Speaker: Dr. Rahul Urgaonkar IBM Research, TJ Watson
Time: 2015-04-24 11:00-2015-04-24 12:00
Venue: FIT 1-312
Edge-clouds provide a promising approach to significantly improve network operational costs by moving computation closer to the network edge. A key challenge in such systems is to decide where and when services should be migrated in response to user mobility and demand variation. The objective is to optimize operational costs while providing rigorous performance guarantees. In this work, we model this as a sequential decision making problem using Markov Decision Process (MDP). However, departing from traditional solution methods (such as dynamic programming) that require extensive statistical knowledge and are computationally prohibitive, we develop a novel alternate methodology. First we establish an interesting decoupling property of the MDP that reduces it to two independent MDPs on disjoint state spaces. Then, using the technique of Lyapunov optimization over renewals, we design an online control algorithm for the decoupled problem that is provably cost-optimal. This algorithm does not require any statistical knowledge of the system parameters and can be implemented efficiently. We validate the performance of our algorithm using extensive trace-drive simulations. Our overall approach in general and can be applied to other MDPs that possess a similar decoupling property.

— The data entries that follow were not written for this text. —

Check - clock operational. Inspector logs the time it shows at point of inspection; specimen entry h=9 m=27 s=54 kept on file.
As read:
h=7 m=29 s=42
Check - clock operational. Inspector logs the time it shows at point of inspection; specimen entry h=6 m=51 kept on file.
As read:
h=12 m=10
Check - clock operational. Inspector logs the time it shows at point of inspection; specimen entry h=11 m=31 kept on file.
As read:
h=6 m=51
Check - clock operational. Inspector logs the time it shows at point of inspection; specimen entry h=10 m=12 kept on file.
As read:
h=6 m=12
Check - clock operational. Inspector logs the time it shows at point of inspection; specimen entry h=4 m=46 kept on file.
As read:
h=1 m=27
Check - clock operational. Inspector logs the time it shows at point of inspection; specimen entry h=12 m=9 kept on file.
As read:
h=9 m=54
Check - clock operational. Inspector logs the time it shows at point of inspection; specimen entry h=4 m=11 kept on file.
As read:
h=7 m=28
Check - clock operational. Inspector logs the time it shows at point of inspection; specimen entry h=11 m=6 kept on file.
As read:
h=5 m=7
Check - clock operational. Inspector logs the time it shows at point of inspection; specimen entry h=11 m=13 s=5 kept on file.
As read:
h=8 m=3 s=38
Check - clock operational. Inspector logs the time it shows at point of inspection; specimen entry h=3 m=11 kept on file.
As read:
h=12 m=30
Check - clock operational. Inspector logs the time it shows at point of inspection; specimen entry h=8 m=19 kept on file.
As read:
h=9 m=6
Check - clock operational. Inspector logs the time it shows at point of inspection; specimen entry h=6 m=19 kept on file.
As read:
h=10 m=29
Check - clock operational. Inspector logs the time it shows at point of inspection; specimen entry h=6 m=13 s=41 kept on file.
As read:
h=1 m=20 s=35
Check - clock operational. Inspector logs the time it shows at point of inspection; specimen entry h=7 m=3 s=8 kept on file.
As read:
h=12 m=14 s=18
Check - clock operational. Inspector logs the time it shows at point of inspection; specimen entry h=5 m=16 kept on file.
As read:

Rahul Urgaonkar is a Research Staff Member with the Cloud-Based Networks group at the IBM TJ Watson Research Center. He is currently a task lead on the US Army Research Laboratory (ARL) funded Network Science Collaborative Technology Alliance (NS CTA) program. He is also a Primary Researcher in the US/UK International Technology Alliance (ITA) research programs. His research is in the area of stochastic optimization, algorithm design and control with applications to communication networks and cloud-computing systems. Before joining IBM research, Rahul was a Scientist with the Network Research group at Raytheon BBN Technologies where he worked on several government funded projects, including the NS CTA and ITA programs. He obtained his Masters and PhD degrees from the University of Southern California in 2005 and 2011 respectively and his Bachelor’s degree (all in Electrical Engineering) from the Indian Institute of Technology Bombay in 2002.